Activity: Down to the last line, write out the entries below exactly and omit all pictures.

▬▬▬▬▬▬

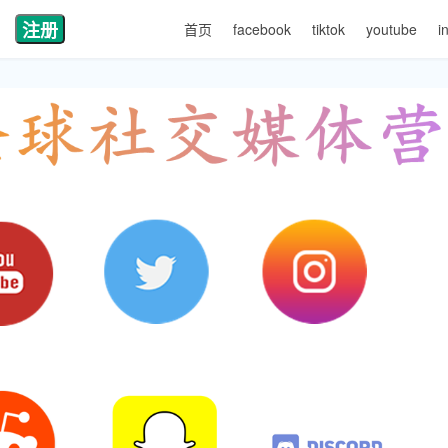
注册
首页
facebook
tiktok
youtube
i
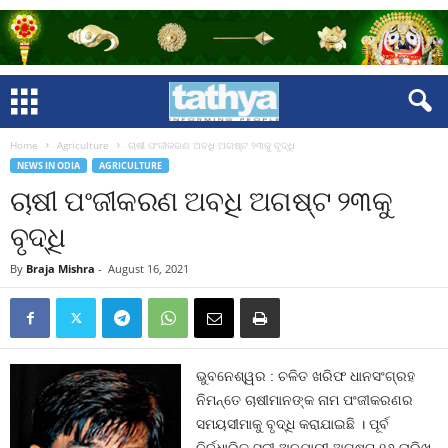
Home
Agriculture
ଚାଷୀ ପଂଜୀକରଣ ଅବଧି ଅଗଷ୍ଟ ୨୩କୁ ବୃଦ୍ଧି
NEWS IN ODIA
AGRICULTURE
ଚାଷୀ ପଂଜୀକରଣ ଅବଧି ଅଗଷ୍ଟ ୨୩କୁ
ବୃଦ୍ଧି
By
Braja Mishra
-
August 16, 2021
ଭୁବନେଶ୍ୱର : ଚଳିତ ଖରିଫ ଧାନସଂଗ୍ରହ
ନିମନ୍ତେ ଚାଷୀମାନଙ୍କ ନାମ ପଂଜୀକରଣର
ସମୟସୀମାକୁ ବୃଦ୍ଧି କରାଯାଇଛି । ପୂର୍ବ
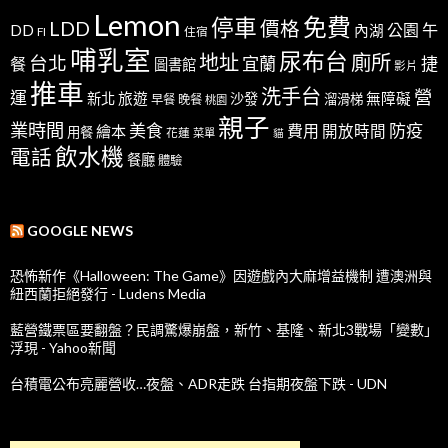
Lemon
免費
停車
LDD
價格
公園
午
DD
內湖
FI
住宿
哺乳室
尿布台
地址
廁所
台北
宜蘭
捷
餐
圖書館
影片
推車
洗手台
營
運
新北
旅遊
沙發
無障礙
溜滑梯
早餐
晚餐
桃園
親子
業時間
美食
防疫
費用
繪本
開放時間
用餐
花蓮
菜單
貓
飲水機
電話
餐廳
體驗
GOOGLE NEWS
恐怖新作《Halloween: The Game》因遊戲內大麻增益機制 遭澳洲與
紐西蘭拒絕發行 - Ludens Media
藍營鐵票區要翻盤？民調驚爆崩盤，新竹、基隆、新北3戰場「變數」
浮現 - Yahoo新聞
台積電公布亮麗營收…夜盤、ADR走跌 台指期夜盤下跌 - UDN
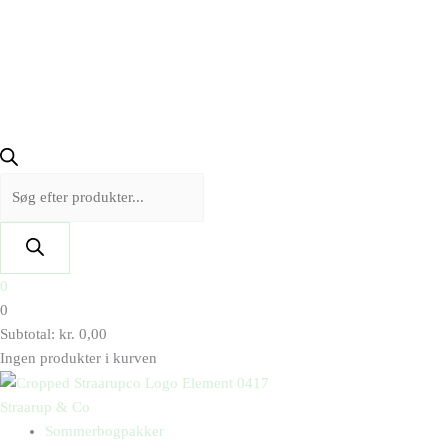
0
0
Subtotal:
kr.
0,00
Ingen produkter i kurven
Straarup & Co
Sommerbogpakker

▬▬▬▬▬▬

Your response:
注册
首页
facebook
tiktok
youtube
i
Home
Agriculture
ଚାଷୀ ପଂଜୀକରଣ ଅବଧି ଅଗଷ୍ଟ ୨୩କୁ ବୃଦ୍ଧି
NEWS IN ODIA
AGRICULTURE
ଚାଷୀ ପଂଜୀକରଣ ଅବଧି ଅଗଷ୍ଟ ୨୩କୁ
ବୃଦ୍ଧି
By
Braja Mishra
-
August 16, 2021
ଭୁବନେଶ୍ୱର : ଚଳିତ ଖରିଫ ଧାନସଂଗ୍ରହ
ନିମନ୍ତେ ଚାଷୀମାନଙ୍କ ନାମ ପଂଜୀକରଣର
ସମୟସୀମାକୁ ବୃଦ୍ଧି କରାଯାଇଛି । ପୂର୍ବ
Lemon
免費
停車
LDD
價格
公園
午
DD
內湖
FI
住宿
哺乳室
尿布台
地址
廁所
台北
宜蘭
捷
餐
圖書館
影片
推車
洗手台
營
運
新北
旅遊
沙發
無障礙
溜滑梯
早餐
晚餐
桃園
親子
業時間
美食
防疫
費用
繪本
開放時間
用餐
花蓮
菜單
貓
飲水機
電話
餐廳
體驗
GOOGLE NEWS
恐怖新作《Halloween: The Game》因遊戲內大麻增益機制 遭澳洲與
紐西蘭拒絕發行 - Ludens Media
藍營鐵票區要翻盤？民調驚爆崩盤，新竹、基隆、新北3戰場「變數」
浮現 - Yahoo新聞
台積電公布亮麗營收…夜盤、ADR走跌 台指期夜盤下跌 - UDN
0
0
Subtotal:
kr.
0,00
Ingen produkter i kurven
Straarup & Co
Sommerbogpakker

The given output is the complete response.